FIG 4.

Blocking entry through CXCR6 limits SIVagmSab replication in primary sabaeus lymphocytes. (A) 293T cells were transfected with plasmids encoding sabaeus CCR5, CXCR6, GPR15, GPR1, or APJ or an empty vector (10 ng) in conjunction with sabaeus CD4-31 (1 μg). Cells were treated for 1 h with the CXCR6 ligand CXCL16 (500 ng/ml), the CCR5 blocker maraviroc (MVC) (15 μM), or the vehicle alone and then infected with a luciferase reporter pseudotype containing SIVagmSab92018ivTF Env.

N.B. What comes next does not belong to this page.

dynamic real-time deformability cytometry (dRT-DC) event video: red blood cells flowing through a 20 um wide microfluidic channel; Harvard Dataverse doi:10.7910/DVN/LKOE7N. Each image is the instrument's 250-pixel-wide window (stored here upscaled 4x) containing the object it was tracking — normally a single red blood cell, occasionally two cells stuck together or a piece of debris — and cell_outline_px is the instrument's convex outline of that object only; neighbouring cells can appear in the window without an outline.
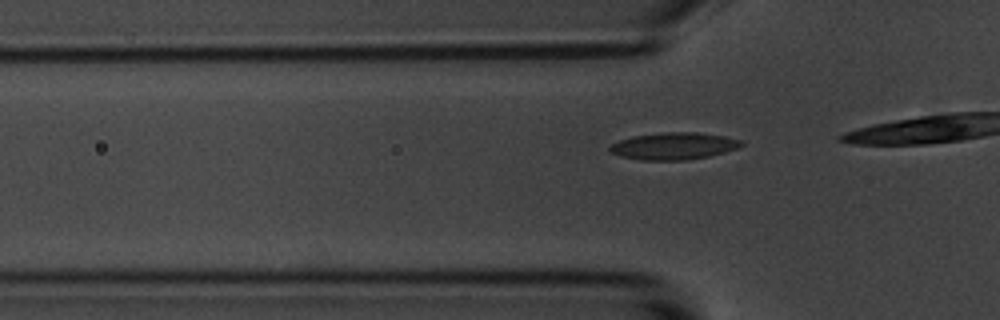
{"species": "common noctule bat (a hibernating species)", "species_latin": "Nyctalus noctula", "temperature_condition": "room temperature", "stored_images_in_passage": 9, "camera_frame_rate_fps": 3000, "um_per_image_px": 0.085, "animal": {"sex": "male", "body_mass_g": 20.1, "forearm_length_mm": 53.5}, "frame": {"image": 1, "passage_image": 3, "time_ms": 0.667, "image_size_px": [1000, 320], "cell_outline_px": [[744, 144], [736, 148], [724, 152], [708, 156], [688, 160], [640, 160], [620, 156], [608, 152], [608, 148], [612, 144], [620, 140], [632, 136], [664, 132], [696, 132], [724, 136], [740, 140]], "centroid_in_image_um": [57.22, 12.41], "position_along_channel_um": 68.6, "area_um2": 20.69}}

Cells were lysed and luciferase content was measured 72 h later. Infections were carried out in triplicate, and data (means ± standard deviations) are representative of results from 3 replicate experiments. (B) Sabaeus PBMC were stimulated for 3 days with PHA/IL-2; treated for 1 h with CXCL16 (500 ng/ml), maraviroc (15 μM), both blocking agents, or the vehicle alone; and then infected in duplicate with SIVagmSab92018ivTF using 5 ng of viral p27 Gag antigen. Infection was measured as p27 production in the supernatant at day 7 and is shown for each treatment as a percentage of the value for the vehicle alone (no drug). Each symbol represents data from a different animal's PBMC, and shown are means and standard deviations under each condition. *, P < 0.05; **, P < 0.01 (two-tailed paired t test). dpi, days postinfection.